Teheran menilai Amerika Serikat (AS) melanggar janji dengan tetap melanjutkan blokade terhadap kapal yang menuju dan keluar dari pelabuhan Iran.
Keputusan penutupan kembali Selat Hormuz diumumkan komando militer pusat Iran melalui siaran televisi pemerintah.
Dalam pernyataan resminya, militer Iran menyebut Washington belum memulihkan kebebasan pelayaran bagi kapal-kapal yang berhubungan dengan Iran.
BACA JUGA: Selat Hormuz Dibuka, Harga Minyak Dunia Langsung Merosot
BACA JUGA: Di Tengah Blokade AS, Kapal China Rich Starry Melenggang Keluar Selat Hormuz
"Sampai Amerika Serikat memulihkan kebebasan bergerak untuk semua kapal yang mengunjungi Iran, situasi di Selat Hormuz akan tetap dikendalikan secara ketat," demikian pernyataan tersebut, dilansir kantor berita AFP, Sabtu (18/4/2026).
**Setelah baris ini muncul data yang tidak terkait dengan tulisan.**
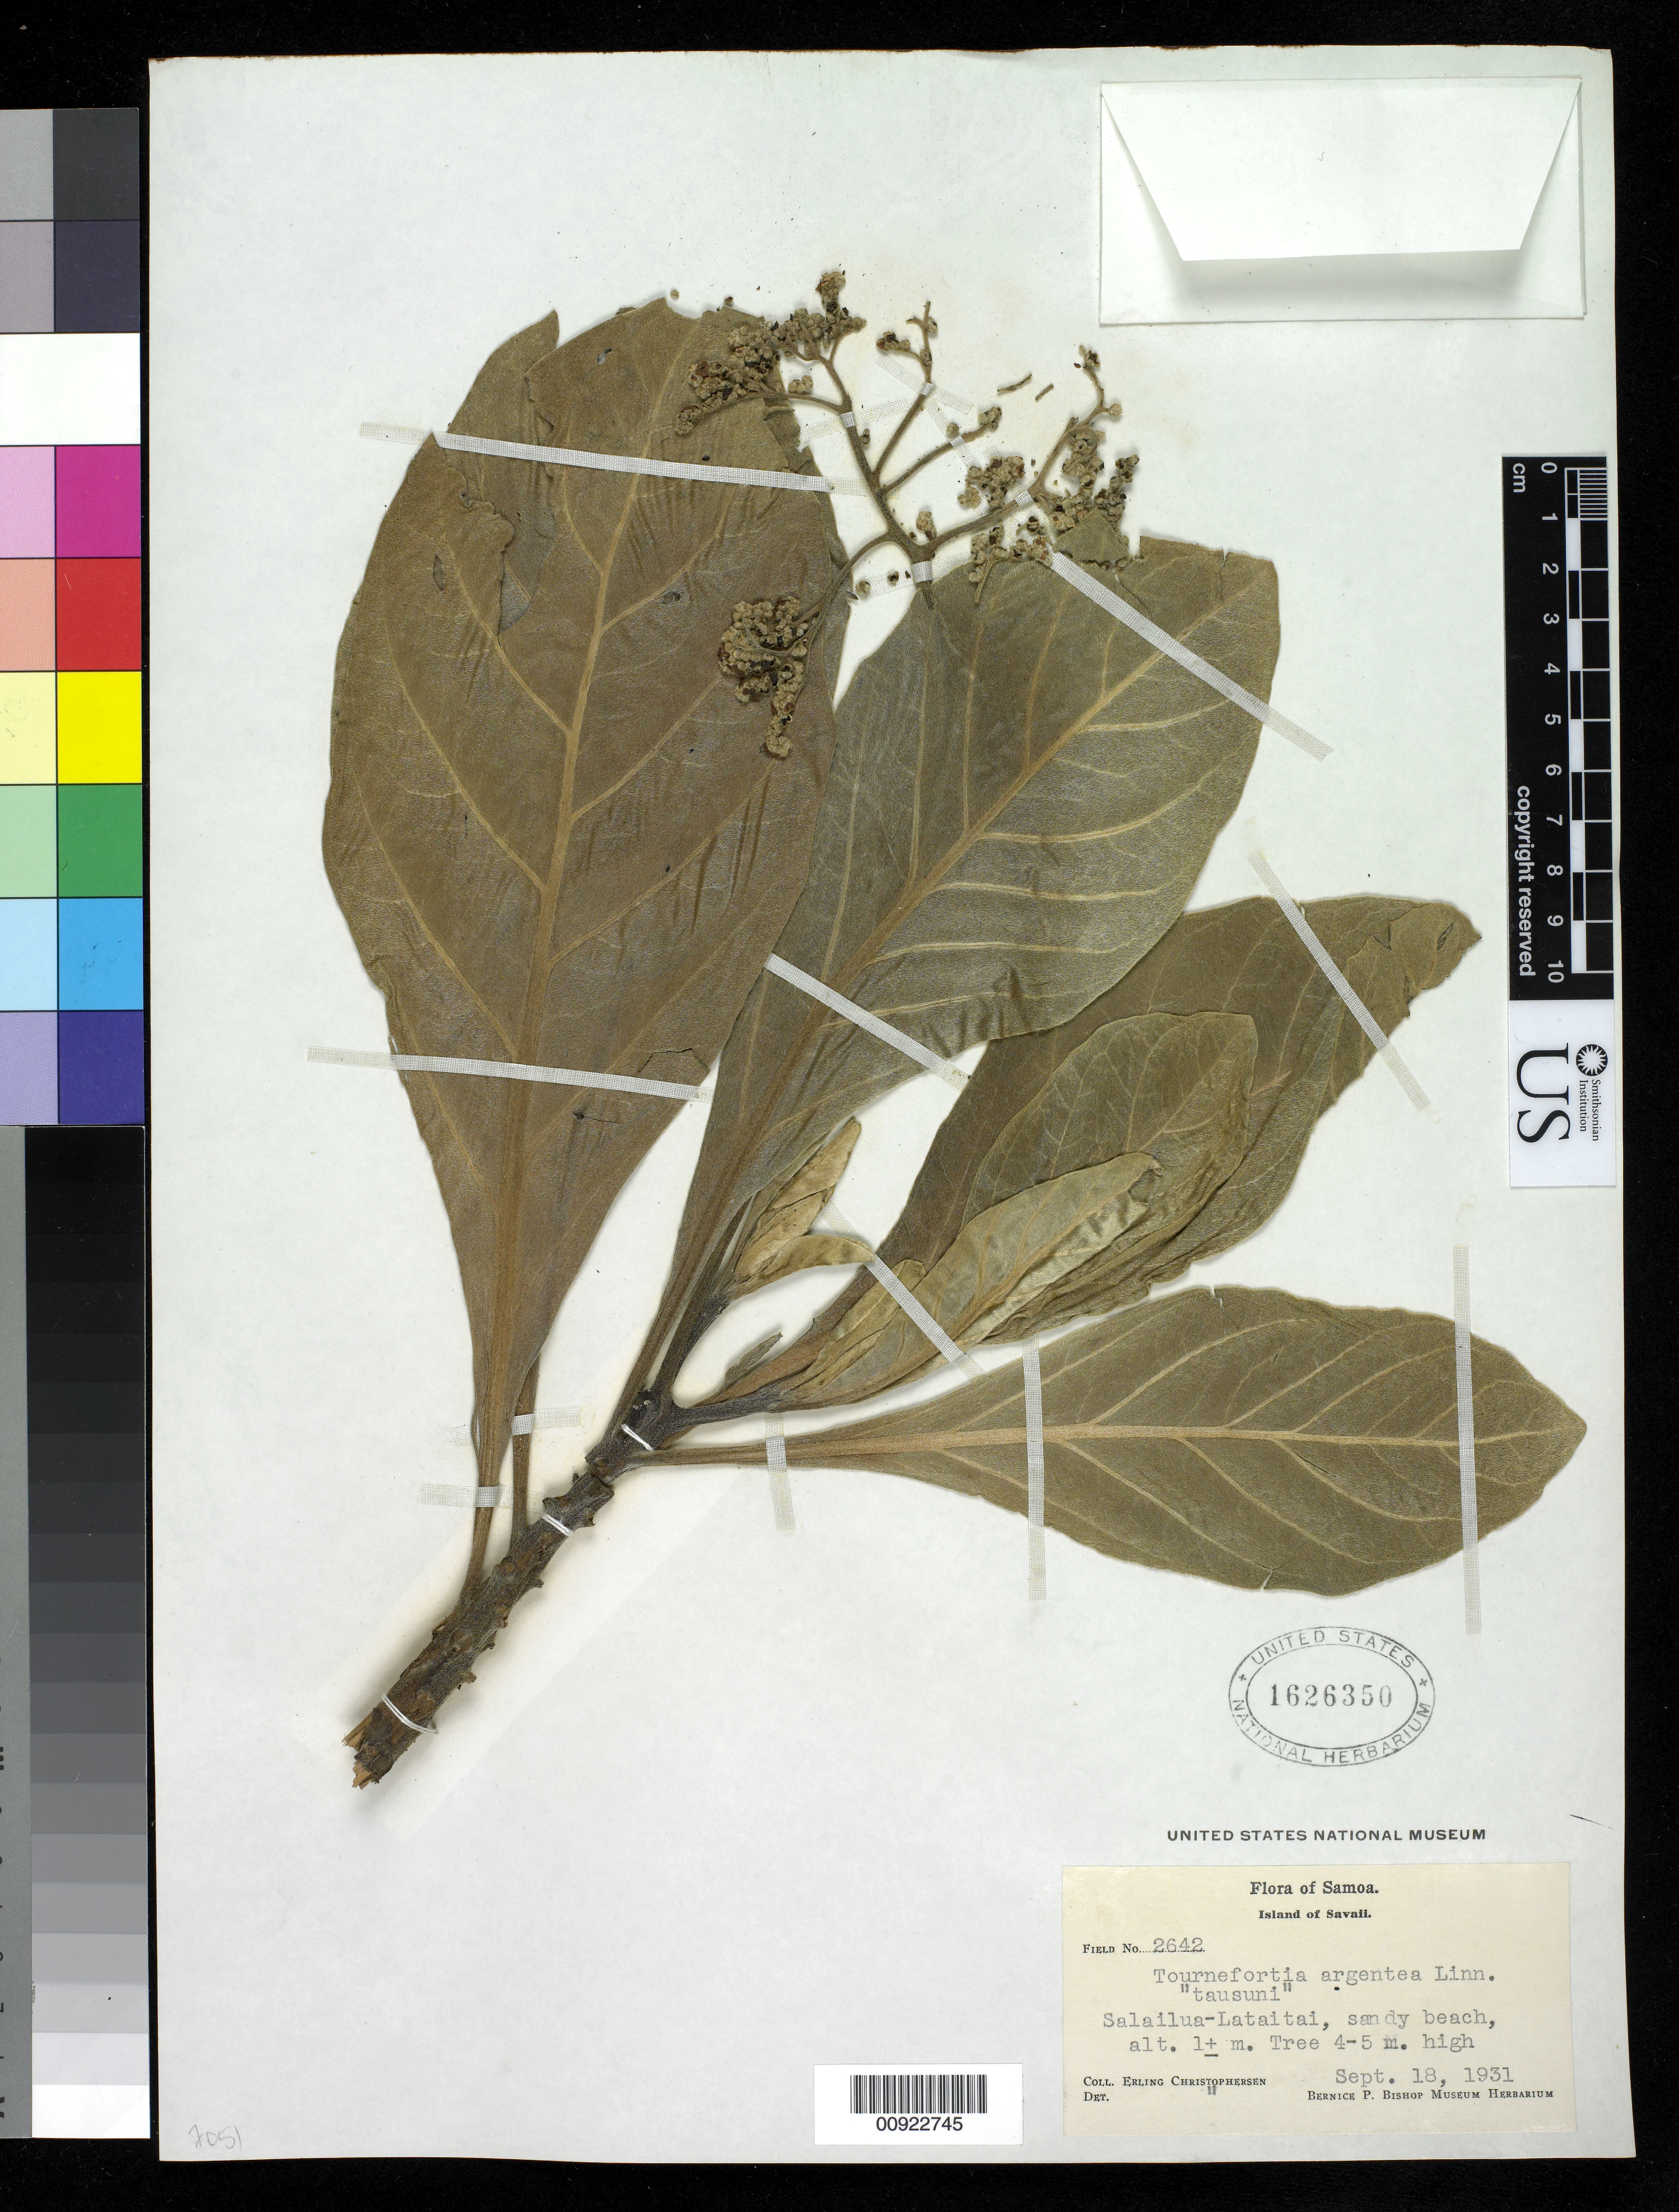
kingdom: Plantae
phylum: Tracheophyta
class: Magnoliopsida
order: Boraginales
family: Heliotropiaceae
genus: Heliotropium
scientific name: Heliotropium arboreum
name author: (Blanco) Mabberley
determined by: Wagner, W. L., (BOT), Smithsonian Institution - National Museum of Natural History (UNITED STATES)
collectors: E. Christophersen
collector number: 2642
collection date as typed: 18 Sep 1931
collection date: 1931-09-18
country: Samoa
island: Savai'i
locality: Salailua-Lataitai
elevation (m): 1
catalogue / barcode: US 1626350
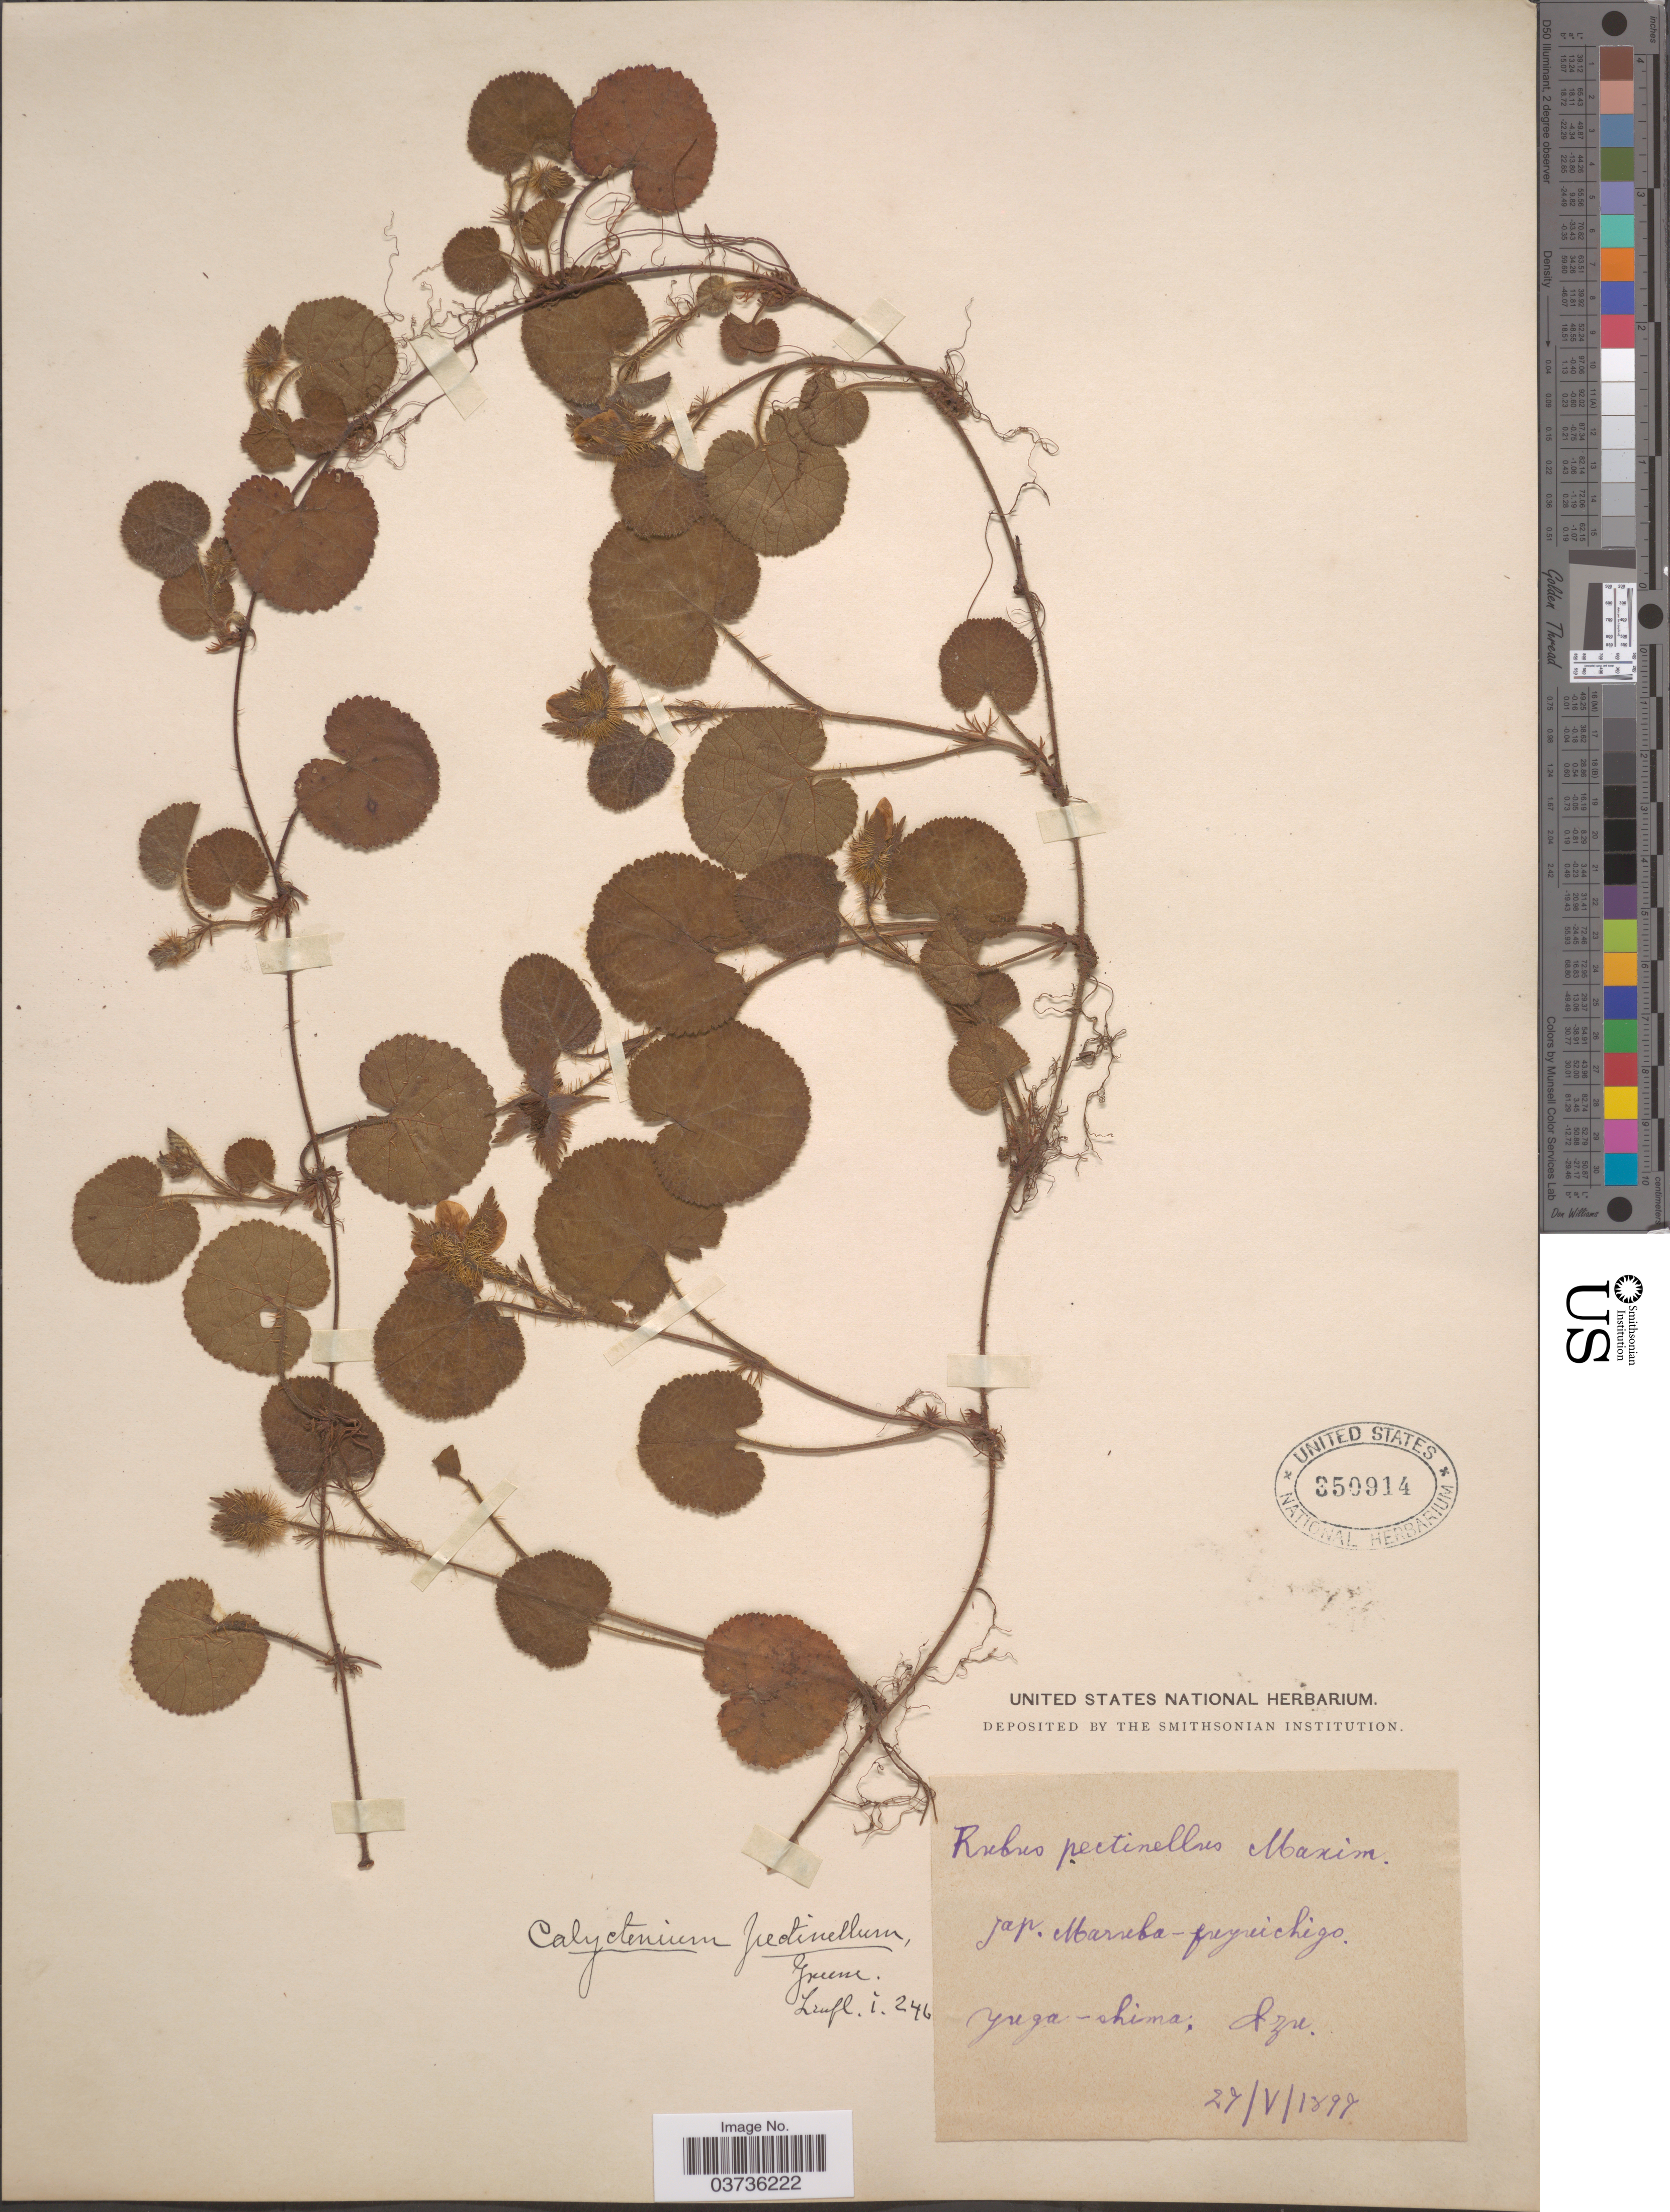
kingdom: Plantae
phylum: Tracheophyta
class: Magnoliopsida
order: Rosales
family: Rosaceae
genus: Rubus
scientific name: Rubus pectinellus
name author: Maxim.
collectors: ex herb. United States National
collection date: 1897-05-27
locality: Yuga-shima, Izu.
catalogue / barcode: US 350914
Sebelumnya, Iran membuka kembali Selat Hormuz pada Jumat, 17 April 2026, setelah tercapai kesepakatan gencatan senjata antara Israel dan Lebanon.
Pembukaan jalur vital itu sempat disambut positif pasar global. Harga minyak dunia langsung turun tajam karena investor menilai pasokan energi kembali aman.
Dikutip dari CNBC, harga minyak mentah Amerika Serikat untuk pengiriman Mei turun hampir 12 persen dan ditutup di level USD 83,85 per barel.
BACA JUGA: Trump Peringatkan China, Diduga Persiapkan Pengiriman Senjata ke Iran
Sementara minyak Brent untuk pengiriman Juni turun 9 persen dan ditutup pada harga USD 90,38 per barel.
Namun, keputusan Iran menutup kembali Selat Hormuz berpotensi memicu tekanan baru terhadap harga minyak dunia karena jalur tersebut menjadi rute utama distribusi energi global.